At the Office 365 summit I learned about the Office365 Success Center. This contains tons of resources and planning tools to get your Office365 launch and adoption planned. I was quite happy about that because it means all those Microsoft/Office365 customers no longer have to reinvent all wheels themselves. (You know I hate that)
A Yammer implementation (Work like a network)
I recently had the opportunity to do a Yammer implementation for a specific team so I was eager to test-drive the tool and share my experiences.
0. Access and sign-in.
Go to https://success.office.com/en-us and go to Adoption > Adoption Plan. My default Dutch version does not have the Adoption Plan options, so please add “en-us” to the URL.
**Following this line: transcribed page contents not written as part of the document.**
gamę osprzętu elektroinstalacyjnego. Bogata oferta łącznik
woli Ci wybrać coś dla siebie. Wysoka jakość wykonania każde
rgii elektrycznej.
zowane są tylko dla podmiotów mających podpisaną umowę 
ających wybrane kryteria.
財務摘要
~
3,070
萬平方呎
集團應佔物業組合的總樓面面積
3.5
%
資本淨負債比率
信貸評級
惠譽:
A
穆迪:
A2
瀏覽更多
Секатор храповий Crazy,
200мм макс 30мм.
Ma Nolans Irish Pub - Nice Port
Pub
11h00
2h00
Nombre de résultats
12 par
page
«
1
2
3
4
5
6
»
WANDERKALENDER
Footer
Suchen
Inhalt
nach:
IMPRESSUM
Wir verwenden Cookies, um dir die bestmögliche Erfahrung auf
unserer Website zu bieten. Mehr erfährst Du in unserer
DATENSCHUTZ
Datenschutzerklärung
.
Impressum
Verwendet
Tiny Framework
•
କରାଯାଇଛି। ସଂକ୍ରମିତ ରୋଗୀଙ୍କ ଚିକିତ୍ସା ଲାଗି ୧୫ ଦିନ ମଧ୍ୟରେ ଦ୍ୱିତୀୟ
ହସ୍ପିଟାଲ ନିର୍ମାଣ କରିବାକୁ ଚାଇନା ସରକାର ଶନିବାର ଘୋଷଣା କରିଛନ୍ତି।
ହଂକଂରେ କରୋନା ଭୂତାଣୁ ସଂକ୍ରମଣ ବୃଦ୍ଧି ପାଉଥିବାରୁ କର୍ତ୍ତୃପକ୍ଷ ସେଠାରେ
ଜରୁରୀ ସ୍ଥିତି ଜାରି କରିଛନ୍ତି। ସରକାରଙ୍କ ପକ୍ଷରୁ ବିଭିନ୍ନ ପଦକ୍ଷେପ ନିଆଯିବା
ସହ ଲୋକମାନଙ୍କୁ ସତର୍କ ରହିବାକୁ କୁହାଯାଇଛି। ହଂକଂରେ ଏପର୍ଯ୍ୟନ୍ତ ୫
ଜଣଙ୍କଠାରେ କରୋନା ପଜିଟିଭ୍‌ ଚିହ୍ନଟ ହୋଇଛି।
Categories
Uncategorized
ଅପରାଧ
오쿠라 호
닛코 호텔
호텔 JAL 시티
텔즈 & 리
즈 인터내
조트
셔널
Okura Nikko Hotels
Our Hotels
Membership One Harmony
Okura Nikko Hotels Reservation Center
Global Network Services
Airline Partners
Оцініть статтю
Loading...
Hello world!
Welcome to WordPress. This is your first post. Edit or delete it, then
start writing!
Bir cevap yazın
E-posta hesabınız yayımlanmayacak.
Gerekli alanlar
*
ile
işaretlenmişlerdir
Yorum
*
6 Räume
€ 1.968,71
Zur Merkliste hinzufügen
After signing in, click on Create New, add title and description, and after saving the following screen is shown. (All progress bars are grey if you start)
You can see different steps with their progress. You set the progress yourself using the Save (in progress – blue) or Finish (finished – green buttons below every topic.
You open or close the item with the icon on the right of the section.
As you go along, you will also see many document-based templates on the left-hand side of the page, such as tips or templates for posters/flyers. This blog focuses on the online plan.

1. Stakeholders.
You can select which roles are involved and add their names. You can also remove all roles not needed. In this case, we only had a few roles, but it was a useful exercise to note the names and responsibilities for everyone in the project team.

2. Vision
The tool tells you to use ”1-4 sentences” but it is unclear exactly how many characters you can use. There is no warning when you exceed the character limit. In that case your data is simply not saved, or an older shorter version is saved.

Suggested improvements:
- Add information about the # of characters allowed for the Vision. Show a warning when you are using more.
- Make the Vision statement more useful, by e.g. prompting to check or revise the vision during creation of your plan. I understand that a tool like this can not tell you that “this action or metric is not in line with your vision”, but I would like to be prompted to review the vision or to check if your action plan will promote the vision.
3. Scenario
Next in line is the Scenario you are looking for. There are 5, and I chose “Work like a network”. You can then prioritize the scenarios, but we only had one so there was no need.
4. Success Metrics
Of course you have to measure if you are on plan. You get 6 examples, but you can add, edit and delete according to your own plans.
The examples were very useful for the exact wording of our metrics, but the display is a little odd 🙂

Suggested improvements:
- In the plan, please improve the display of the texts – there is html in there (screenshot)
- In the Snapshot, check display – many spaces between words are missing.
5. Activities
Selecting your Scenario filters the suggested Activities for your project. These contain a very complete overview of all possible actions during pre-launch, launch and post-launch, including a proposed timeline.
There were a few that we had not thought of and gladly included in our plan. There were also a couple that were not relevant for us, so we removed those.

Suggested improvements:
- Replicate the names of the Stakeholders automatically into the Owner fields.
- Explain what the square box does. (highlighted)
- Replace “Office365” by “Yammer” in the Activities texts if you select the “Work like a network” scenario.
6. Snapshot
You can save and download a Snapshot (in Word) of your adoption plan, with all information you entered as well as a lot of explanation, tips etc. This turned out to be many pages (25 in our case for just 1 scenario!), and it also does not sort as in the plan.
I had to rework it (mainly removing all content that was not added/modified by ourselves) to make it into a concise actionable sharable plan.

Suggested improvements:
- Add an option to create one Snapshot per scenario. Success Metrics and Activities may be different for each scenario.
- Remove the additional info from the Snapshot so you end up with a concise plan, preferably in Excel so it can be turned into a SharePoint Task List 🙂
- Make Snapshot available as PowerPoint and/or Sway so it can instantly be presented and/or shared.
- Check texts for consistency: e.g. the Stakeholders are called Project Members in the Snapshot.
- Accept the comments in the first pages of the Snapshot.
Conclusion:
The concept is excellent. This tool and the templates will help you structure your adoption plan for the maximum chance of success, without having to invent everything yourself.
I have suggested some improvements mainly on the execution part. I expect Microsoft will be solving those soon. The current plan is already much better than when I used it a month or two ago.
Have you used this tool as well and if yes, what were your findings?